13. The Town That Dreaded Sundown (Charles B. Pierce, 1976)
Released right on the edge of the cinematic vortex that was the slasher, The Town that Dreaded Sundown is one of the most explicit links to the genre, but this only elucidates its differences all the more. For one, this is a soft-spoken horror film, and for another, it is a curious amalgamation of styles that, even if they do not mold easily in the conventional sense, undeniably remain perplexing to this day as the showpiece style of one of the most abnormal, and even quixotic, of all horror filmmakers: Charles B. Pierce.
For Pierce, cinema was a means to expose the rural nightmares of his beloved Texarkana region of the US, the sort of place most of us tend to forget exists.
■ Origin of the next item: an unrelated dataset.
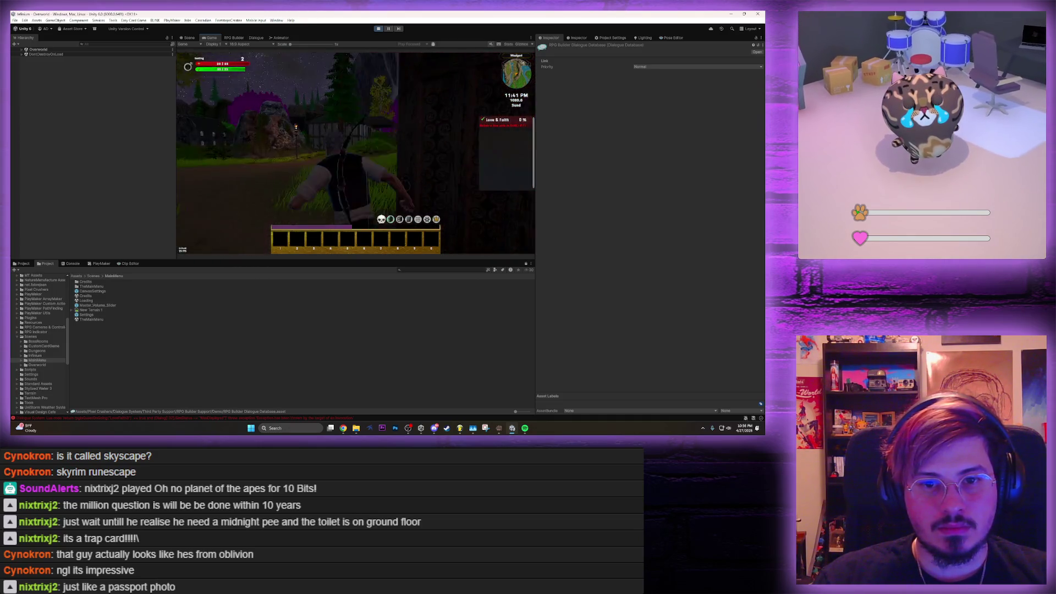
pyautogui.press('w')
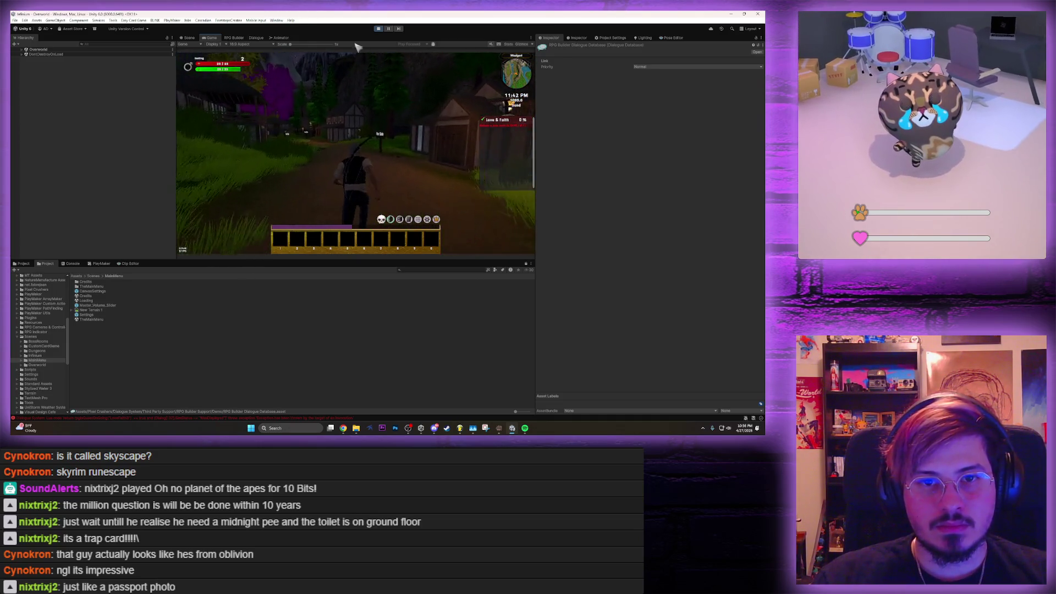
pyautogui.press('shift+space')
pyautogui.press('w')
Pierce utilizes that darkened Americana mystique as a toolbox for his melding of 70s-styled crimson trauma and 40s-styled high-contrast melodrama, giving an homage to classical Hollywood and small town American dreams even as he is playing with their admitted artifice in an almost self-knowing way.
The should-be-awful narration attains a cryptic, self-critical temper as it plays up its everyday, functional, boring qualities in ways that comment on the classical Hollywood technique of utilizing exactly this style of narration to lazily tell a story rather than visually show it.
Only here, the narration fits Pierce’s deliberately non-realist film like a glove, exposing some of the ways that the adults in the town don’t care as much about the killer as they ought to, and commenting on the nature of the storytelling.
It is Pierce telling an Americana myth in the storytelling style of an moralistic Americana news report, revealing its false qualities and over-exposing the manufactured dialogue to hint at the way this is, in the end, just a Southern spook, a Down South Phantom, a murder filtered through storytelling designed to frighten and scare off the youth.
Pierce’s film is not perfect, but it has an elusive, passionate, perfectly imperfect quality that cinema seldom sees anymore. The old Herzog line about the “voodoo of location” has seldom been more appropriate for anything.